#memorabilia

A memória é confiável? Ou ela brinca de trocar datas, lugares, pessoas?

Todas as vezes em que penso no ano de 2001, a primeira imagem que recordo é a de estar sentada em frente a TV da cantina escolar, de mãos dadas com alguém.

Na TV não estavam torres, nem aviões. Ainda viriam a ser protagonistas. O que acompanhávamos atentos eram notícias de uma cidade tomada pela violência nossa de todo dia.

Fevereiro, São Paulo, 2001

Professores amedrontados não apareciam ou dispensavam as classes de crianças assustadas antes que escurecesse.

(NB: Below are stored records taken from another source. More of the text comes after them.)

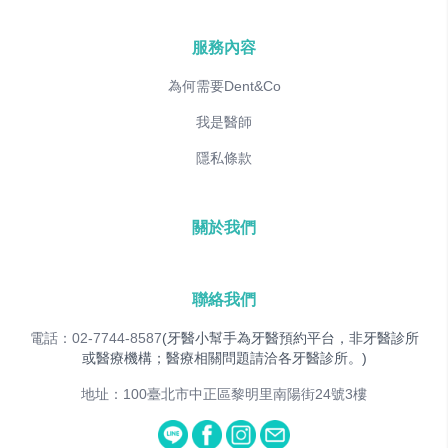
服務內容
為何需要Dent&Co
我是醫師
隱私條款
關於我們
聯絡我們
電話：02-7744-8587
(牙醫小幫手為牙醫預約平台，非牙醫診所
或醫療機構；醫療相關問題請洽各牙醫診所。)
地址：100臺北市中正區黎明里南陽街24號3樓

Pais com estoque de comida, guardavam também os filhos. Outras crianças iam para escola para obter sua única refeição do dia, mas logo voltavam para o abrigo do que se podia chamar casa. Ainda havia aquelas para as quais a escola era o único lugar seguro. Com muro alto e janelas gradeadas, ali talvez nem bandido ou polícia ousasse entrar. Em algumas casas, era diferente.

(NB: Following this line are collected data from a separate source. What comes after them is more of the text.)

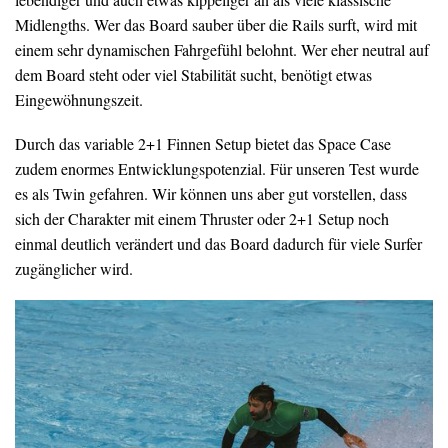
Midlengths. Wer das Board sauber über die Rails surft, wird mit
einem sehr dynamischen Fahrgefühl belohnt. Wer eher neutral auf
dem Board steht oder viel Stabilität sucht, benötigt etwas
Eingewöhnungszeit.
Durch das variable 2+1 Finnen Setup bietet das Space Case
zudem enormes Entwicklungspotenzial. Für unseren Test wurde
es als Twin gefahren. Wir können uns aber gut vorstellen, dass
sich der Charakter mit einem Thruster oder 2+1 Setup noch
einmal deutlich verändert und das Board dadurch für viele Surfer
zugänglicher wird.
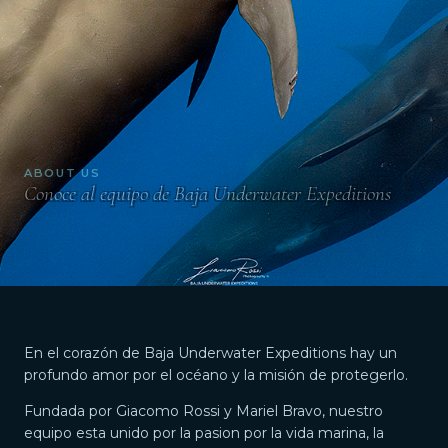
ABOUT US
Conoce al equipo de Baja Underwater Expeditions
En el corazón de Baja Underwater Expeditions hay un
profundo amor por el océano y la misión de protegerlo.
Fundada por Giacomo Rossi y Mariel Bravo, nuestro
equipo esta unido por la pasion por la vida marina, la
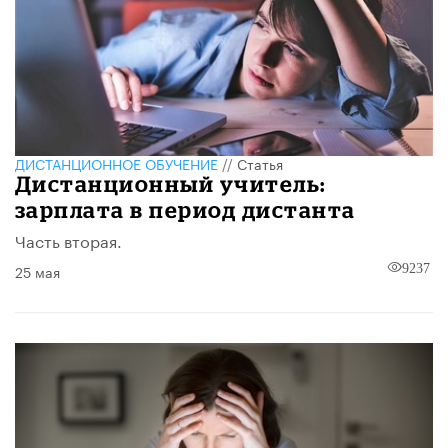
ДИСТАНЦИОННОЕ ОБУЧЕНИЕ
//
Статья
Дистанционный учитель:
зарплата в период дистанта
Часть вторая.
25 мая
9237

Nas ruas sentia-se o medo misturar com o cheiro dos pneus queimados, com a visão de prédios carbonizados.

A polícia invadia casas na frenética busca pelos “aliados” do grupo criminoso mais organizado que a cidade gerou, o PCC. Recebiam como trocado, a visita do fogo insone e de pedras rasantes que miravam janelas, portas, cabeças uniformizadas.

Eles estavam em guerra. Nós, apenas ali.

Mas quem fazia a contagem dos corpos? Quem calculava quantas mãos calejadas nunca mais tocariam o ser amado? Ou quantos pares de olhos curiosos não mais veriam a lousa ser preenchida pela mão que segura o giz, trêmula?